NREC announces its Full Year 2014 results:
• Revenue from Operations up by 9.9% to KD 19.4 million
• Gross Profit up by 124.4% to KD 6.2 million
• Operating Profit up by 15.3% to KD 7.9 million
• Net Profit of KD 11 million
• EPS of 12.27 fils (post non cash impairment loss)
• Total Assets increased by KD 20.9 million to KD 553 million
• Shareholders’ Equity increased by KD 13.3 million to KD 199.9 million
• Completed corporate debt restructuring
   
Commenting on the results and performance, Mr. Sam Sidiqi, CEO of NREC said:
“I am pleased to report that our overall operational performance has improved during 2014. Our Egyptian subsidiary experienced strong financial growth driven by the sale of 385 units and in Kuwait our rental revenues grew by 11% compared to last year.

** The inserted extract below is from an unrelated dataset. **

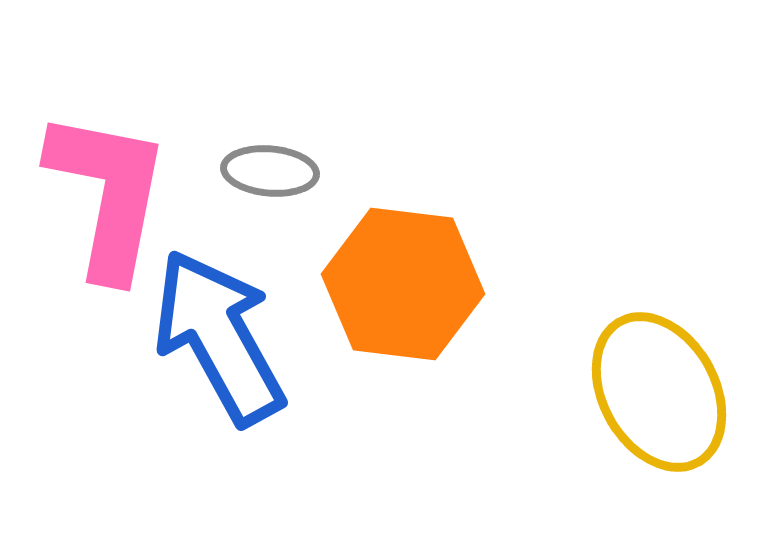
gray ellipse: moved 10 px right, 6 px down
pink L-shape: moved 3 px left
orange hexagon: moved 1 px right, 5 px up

However, despite achieving strong operational performance during 2014, our Libyan joint venture was negatively impacted by the challenging local environment. As a result, management has chosen to take a non-cash impairment charge translating in a reduction of the Group’s profit by KWD 7.4 million. Management continues to focus on its core development properties as well as to capitalize on the strong rental portfolio.”
             
• NREC’s real estate portfolio represents a number of high profile developments across the MENA region with a particular focus on Egypt, UAE, Jordan, Kuwait and Iraq.

• In Egypt, NREC continues to perform strongly with sales at its Grand Heights development growing at over 56% to EGP 1.3 billion in 2014. The number of units sold during the year was 385 taking the total units sold to date to 687. Grand Heights, a residential community development project outside of Cairo with over 3.8 million m 2 of land, is 79% owned by NREC and is expected to have over 1,450 family homes by 2022. Recognized revenue of EGP 185.2 million in 2014 represents a robust growth of 34% over 2013. Egypt’s strong economic recovery and high pent up demand is expected to drive sales growth in the coming year. The handover of the Grand Heights Phase I units will start during 2015.

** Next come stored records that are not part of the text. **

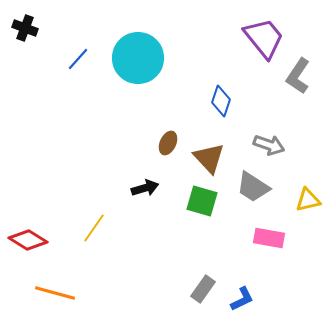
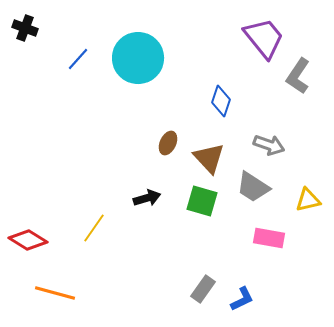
black arrow: moved 2 px right, 10 px down
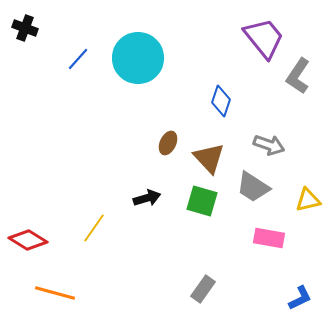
blue L-shape: moved 58 px right, 1 px up
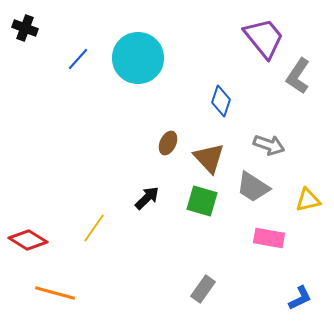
black arrow: rotated 28 degrees counterclockwise
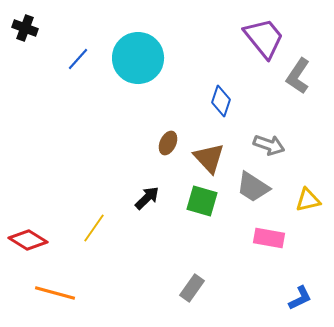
gray rectangle: moved 11 px left, 1 px up
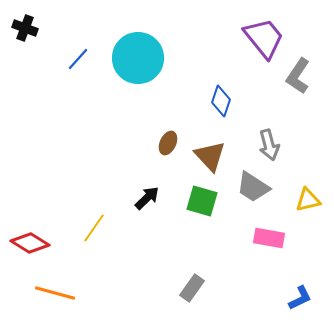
gray arrow: rotated 56 degrees clockwise
brown triangle: moved 1 px right, 2 px up
red diamond: moved 2 px right, 3 px down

• Development plans for Reem Mall in Abu Dhabi are rapidly moving forward in line with management’s expectations. Reem Mall, a super-regional mall with over 260,000 m2 GFA, will be a significant milestone in NREC’s regional growth. NREC has initiated the main contractor selection process and has shortlisted a set of best in class contractors.

• Kuwait rental income recorded an 11% growth over 2013 which is considered a strong performance considering the oversupply of office space in the market.

• In Jordan, NREC experienced strong revenue (17%) and net profit (41%) annual growth from rental properties. It is expected to capitalize on the increasing need of businesses for warehouses, factory buildings and serviced land in the coming year. NREC’s Jordanian subsidiary is planning to distribute dividends for a second year in a row.

• NREC’s investment in Libya continues to face headwinds due to the ongoing regional challenges. The joint venture experienced strong operational profits during 2014 of KD 4.6 million. However, management has taken a conservative approach and provided for a marked to market impairment loss. This has been included in the joint venture investment loss of KD 5.3 million.

• In September 2014, NREC successfully completed a KD 154.4 million debt restructuring. The previous loan facility consisted of a KD 88.4 million short term loan and a KD 66.0 million medium term loan. With the completion of the restructuring, the new loan facility now consists of a KD 14.4 million short-term loan and overdraft facility and a KD 140 million long term loan to be repaid in seven years.
 

“Going forward, we expect our operations in Egypt to outperform with the handover of our Grand Heights project during 2015. This should result in a significant improvement in our financial performance and increased contribution to operating profits.
     
Our strong recurring rental cash flow coupled with increasing revenue recognition at the key development projects is expected to drive growth and enhance shareholder returns in the coming year.”